§ Requirement
When you have gone through the records below, state only how many lines include the word "format".

§ Exercise material
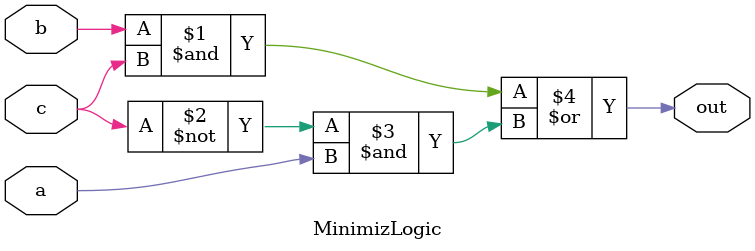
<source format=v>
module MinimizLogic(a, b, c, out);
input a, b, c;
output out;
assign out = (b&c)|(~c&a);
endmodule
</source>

* * *

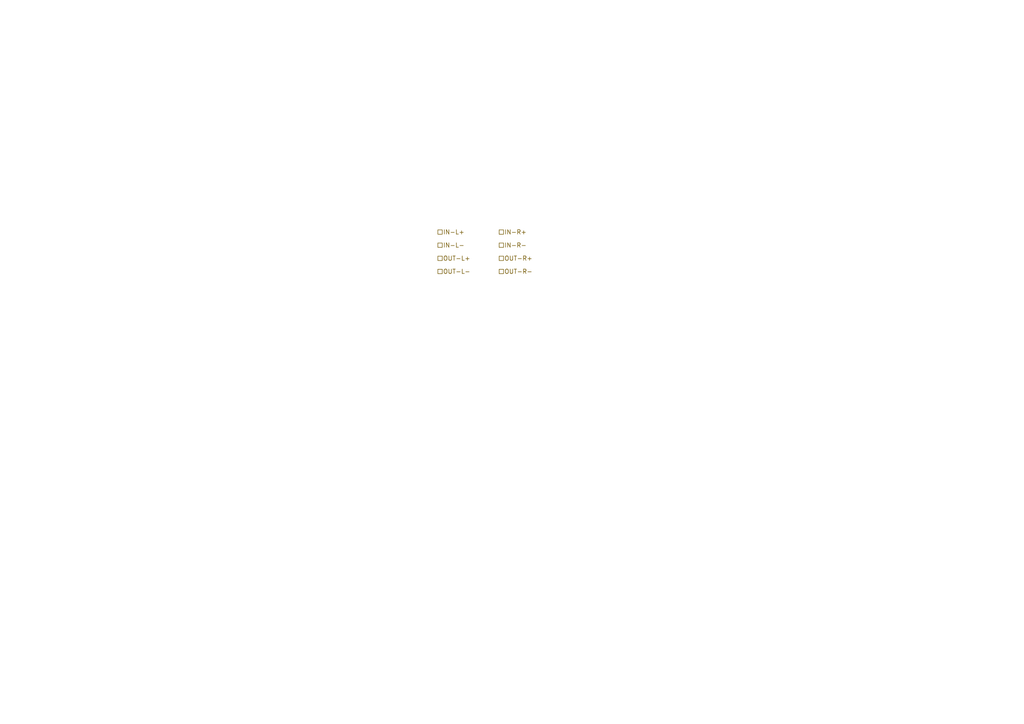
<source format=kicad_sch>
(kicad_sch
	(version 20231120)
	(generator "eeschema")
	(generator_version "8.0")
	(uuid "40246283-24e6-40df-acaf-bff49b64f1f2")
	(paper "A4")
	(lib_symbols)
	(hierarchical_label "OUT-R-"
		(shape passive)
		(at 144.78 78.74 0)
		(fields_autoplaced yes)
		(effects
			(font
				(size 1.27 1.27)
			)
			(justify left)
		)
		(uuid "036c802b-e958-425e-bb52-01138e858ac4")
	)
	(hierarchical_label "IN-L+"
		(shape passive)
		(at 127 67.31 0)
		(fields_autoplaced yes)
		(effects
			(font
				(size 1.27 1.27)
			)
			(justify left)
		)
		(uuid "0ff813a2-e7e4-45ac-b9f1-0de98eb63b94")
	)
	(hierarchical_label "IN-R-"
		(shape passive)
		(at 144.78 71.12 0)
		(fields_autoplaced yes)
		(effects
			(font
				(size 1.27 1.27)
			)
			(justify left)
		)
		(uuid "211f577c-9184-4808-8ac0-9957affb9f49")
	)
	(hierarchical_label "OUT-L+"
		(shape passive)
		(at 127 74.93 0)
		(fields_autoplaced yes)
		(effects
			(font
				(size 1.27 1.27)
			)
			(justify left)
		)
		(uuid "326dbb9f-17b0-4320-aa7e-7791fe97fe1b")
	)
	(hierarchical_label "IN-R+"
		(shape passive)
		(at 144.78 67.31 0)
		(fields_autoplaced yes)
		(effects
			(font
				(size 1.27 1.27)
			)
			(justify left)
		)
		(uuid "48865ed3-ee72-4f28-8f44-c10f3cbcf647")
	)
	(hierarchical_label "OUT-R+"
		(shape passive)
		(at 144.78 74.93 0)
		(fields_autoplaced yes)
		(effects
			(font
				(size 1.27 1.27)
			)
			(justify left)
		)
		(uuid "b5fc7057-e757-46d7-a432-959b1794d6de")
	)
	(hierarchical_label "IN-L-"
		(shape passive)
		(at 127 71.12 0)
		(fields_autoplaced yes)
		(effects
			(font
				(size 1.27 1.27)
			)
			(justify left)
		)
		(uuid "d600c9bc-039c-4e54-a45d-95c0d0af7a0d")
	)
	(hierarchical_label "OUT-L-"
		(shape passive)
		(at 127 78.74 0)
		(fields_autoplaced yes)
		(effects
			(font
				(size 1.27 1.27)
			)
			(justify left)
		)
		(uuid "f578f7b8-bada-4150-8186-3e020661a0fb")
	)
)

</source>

§ Output for this task
2